One major goal of functional genomics is a complete, quantitative inventory of the contents of a living cell. Luis Serrano (Center for Genomic Regulation, Barcelona, Spain) presented a progress report on the comprehensive catalog of all small molecules, RNAs, and proteins in Mycoplasma, as well as quantitative characterization of the correspondence between mRNA and protein levels and the stoichiometry of proteins in complexes. This quantitative analysis of Mycoplasma illustrated that a single population of genetically identical cells was nonetheless heterogeneous, an idea that has attracted great interest in recent years. Lucas Pelkmans (ETH, Zürich, Switzerland) showed that it was possible to exploit this cell-to-cell variability in an RNAi screen to produce more nuanced phenotypic profiles. In their study of viral infection, Pelkmans and colleagues found an effect of cell density on susceptibility and used it to distinguish whether genes acted directly in infection or affected cell growth. Daphne Koller (Stanford University) presented a technique to extend the power of single-cell profiling to population measurements by deconvolving gene expression patterns of different cell types in heterogeneous tissues and thus determining cell-type-specific differences in regulatory networks. Experimental and analytical advances such as these will clearly be important in moving the functional characterization of the genome and the analysis of biological regulatory networks into living animals and plants.
Disparate mechanisms producing circadian oscillators
Finally, two talks focused specifically on the mechanisms that drive robust oscillations in bacterial and mammalian circadian clocks, respectively. In earlier work, Erin O'Shea (Harvard University) and colleagues successfully reconstituted the three-component cyanobacterial clock in vitro, demonstrating that oscillations are produced solely by the ordered phosphorylation and dephosphorylation of the three components. Here, O'Shea presented evidence detailing the mechanism that links the phase of the clock to day/night cues: variations in the ratio of ATP to ADP concentrations during daily photosynthetic cycles break the inherent symmetry and bias the cycle in the correct direction. John Hogenesch (University of Pennsylvania School of Medicine, Philadelphia, USA) used an RNAi screen to perform a systems-level analysis of the mammalian circadian clock. He perturbed the system quantitatively by controlling the strength of RNAi knock-down and measured quantitative changes in the phase and period of the clock, rather than focusing on the small set of targets producing true aperiodicity.

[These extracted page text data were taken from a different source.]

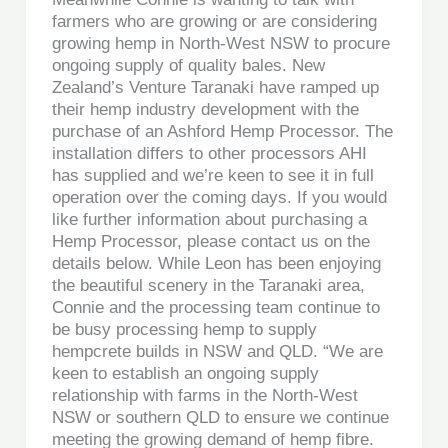
farmers who are growing or are considering
growing hemp in North-West NSW to procure
ongoing supply of quality bales. New
Zealand’s Venture Taranaki have ramped up
their hemp industry development with the
purchase of an Ashford Hemp Processor. The
installation differs to other processors AHI
has supplied and we’re keen to see it in full
operation over the coming days. If you would
like further information about purchasing a
Hemp Processor, please contact us on the
details below. While Leon has been enjoying
the beautiful scenery in the Taranaki area,
Connie and the processing team continue to
be busy processing hemp to supply
hempcrete builds in NSW and QLD. “We are
keen to establish an ongoing supply
relationship with farms in the North-West
NSW or southern QLD to ensure we continue
meeting the growing demand of hemp fibre.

As evidenced by this meeting, panoramic snapshots of cellular behaviors can enhance our understanding of gene expression and gene regulatory networks. Future insights will likely be gained both from resolving the heterogeneity within these population-level measurements and watching the dynamic changes in these networks as cells respond to their environment.
We thank Jonathan Weissman (University of California, San Francisco) for helpful feedback.